Le maître n’attendra pas longtemps pour se surpasser. En 1434 il peignit le célèbre Arnoulfini et sa femme, (National Gallery). Au commencernent du XVIe siècle l’œuvre se trouvait en possession d’un conseiller de Maximilien et de l’archiduc Charles, don Diego Guevara. Elle passa ensuite dans la collection de Marguerite d’Autriche gouvernante des Pays-Bas et on en trouve mention dans l’inventaire de cette princesse : « Ung grant » tableau qu’on appelle Hernoul le Fin avec sa femme dedens une chambre

  1. Au Cabinet des Estampes de Berlin se trouve un dessin représentant, semble-t-il, le même Timothée.

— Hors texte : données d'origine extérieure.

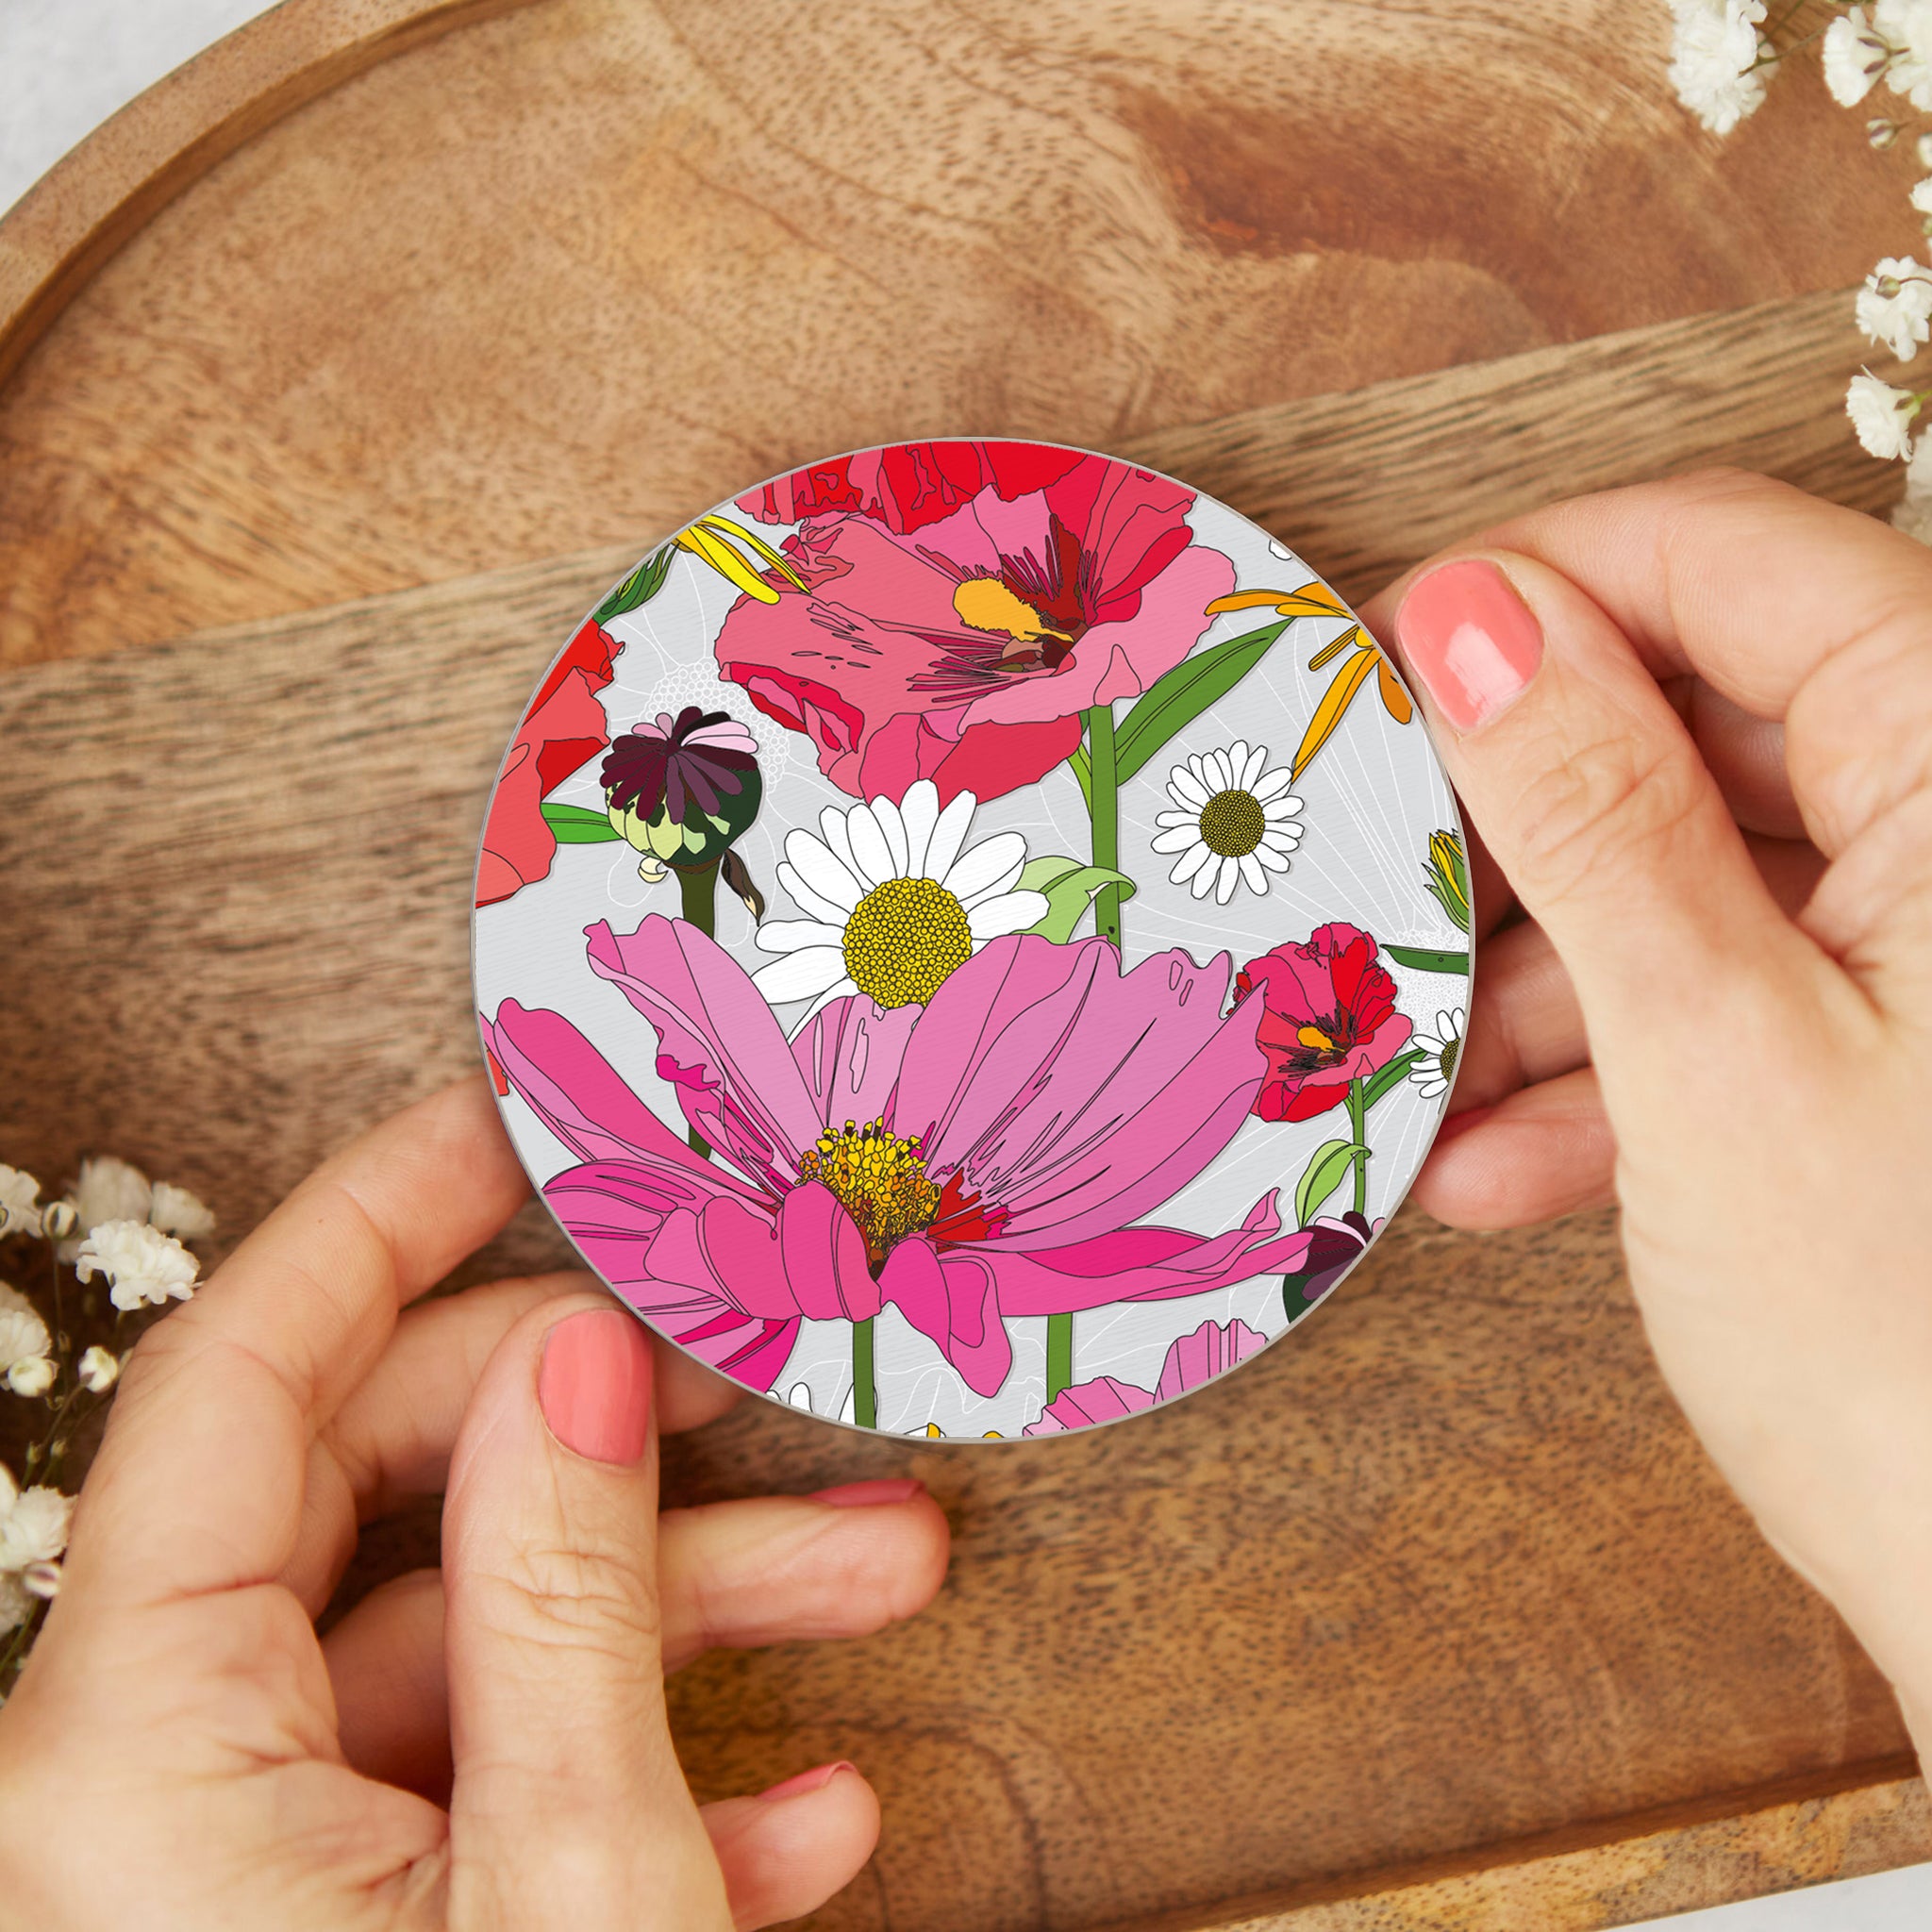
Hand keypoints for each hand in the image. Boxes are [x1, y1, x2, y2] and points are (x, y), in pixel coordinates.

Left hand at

L’œuvre est assez faible et quelque peu détériorée ; la main — seule partie décélant un maître — ne tient plus un rouleau mais une bague, ce qui indiquerait que le modèle est fiancé. Au dos de la feuille est inscrit le nom du poète Adolphe Hillarius en qui il faut voir le propriétaire de cette copie. Parmi les portraits non datés et qui se rapprochent comme caractère et comme style du Timothée de Londres on peut signaler un dessin des collections du Louvre.
  2. M. Durand-Gréville croit que nous sommes en présence du portrait de Jean Van Eyck lui-même et il rapproche l’Homme au Turban du portrait supposé de Jean dans l’Adoration de l’Agneau. Avec la meilleure volonté du monde nous n’arrivons pas à saisir d’évidentes ressemblances entre le jeune homme de Gand et le vieillard de Londres. Cf. les Arts Anciens de Flandre. 1er jan. 1905. Art. cit.